- **REQUIRED WORK**
Pictures stay out, but every line of the data is copied exactly.

··· RECORDS TO PROCESS ···

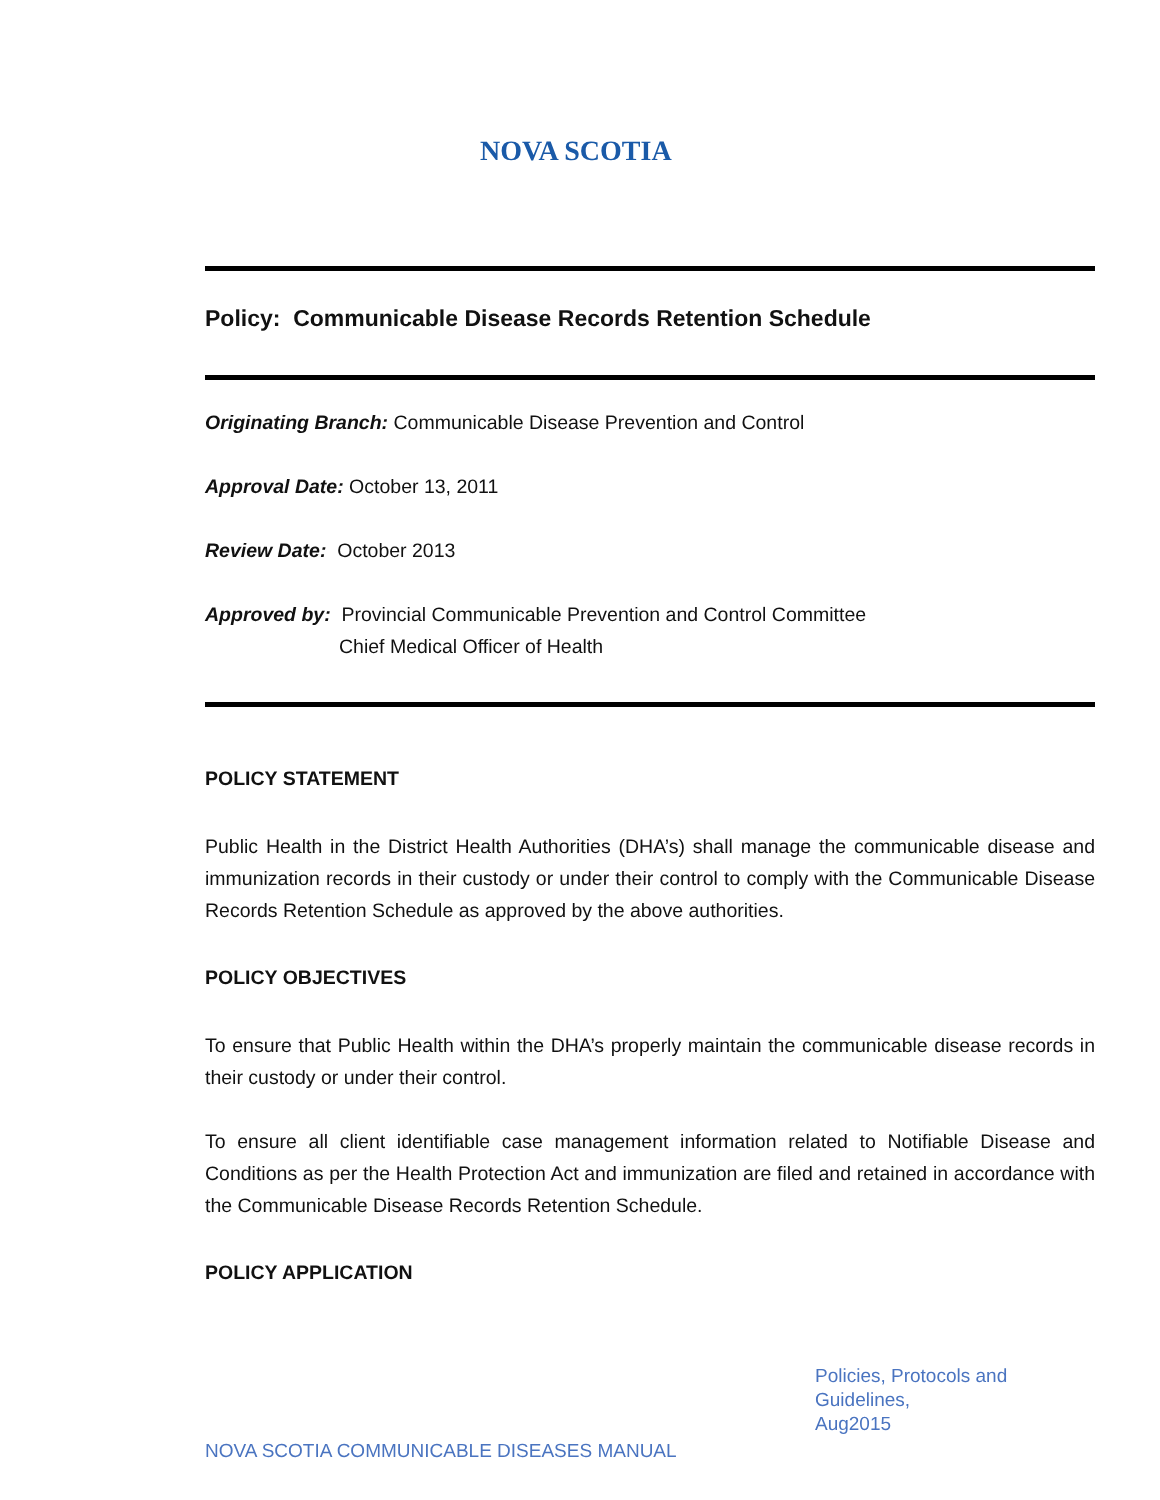NOVA SCOTIA
Policy: Communicable Disease Records Retention Schedule
Originating Branch: Communicable Disease Prevention and Control
Approval Date: October 13, 2011
Review Date: October 2013
Approved by: Provincial Communicable Prevention and Control Committee
Chief Medical Officer of Health
POLICY STATEMENT
Public Health in the District Health Authorities (DHA’s) shall manage the communicable disease and immunization records in their custody or under their control to comply with the Communicable Disease Records Retention Schedule as approved by the above authorities.
POLICY OBJECTIVES
To ensure that Public Health within the DHA’s properly maintain the communicable disease records in their custody or under their control.
To ensure all client identifiable case management information related to Notifiable Disease and Conditions as per the Health Protection Act and immunization are filed and retained in accordance with the Communicable Disease Records Retention Schedule.
POLICY APPLICATION
Policies, Protocols and Guidelines,
Aug2015
NOVA SCOTIA COMMUNICABLE DISEASES MANUAL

···

- **WRITTEN RESPONSE**
NOVA SCOTIA
Policy: Communicable Disease Records Retention Schedule
Originating Branch: Communicable Disease Prevention and Control
Approval Date: October 13, 2011
Review Date: October 2013
Approved by: Provincial Communicable Prevention and Control Committee
Chief Medical Officer of Health
POLICY STATEMENT
Public Health in the District Health Authorities (DHA’s) shall manage the communicable disease and immunization records in their custody or under their control to comply with the Communicable Disease Records Retention Schedule as approved by the above authorities.
POLICY OBJECTIVES
To ensure that Public Health within the DHA’s properly maintain the communicable disease records in their custody or under their control.
To ensure all client identifiable case management information related to Notifiable Disease and Conditions as per the Health Protection Act and immunization are filed and retained in accordance with the Communicable Disease Records Retention Schedule.
POLICY APPLICATION
Policies, Protocols and Guidelines,
Aug2015
NOVA SCOTIA COMMUNICABLE DISEASES MANUAL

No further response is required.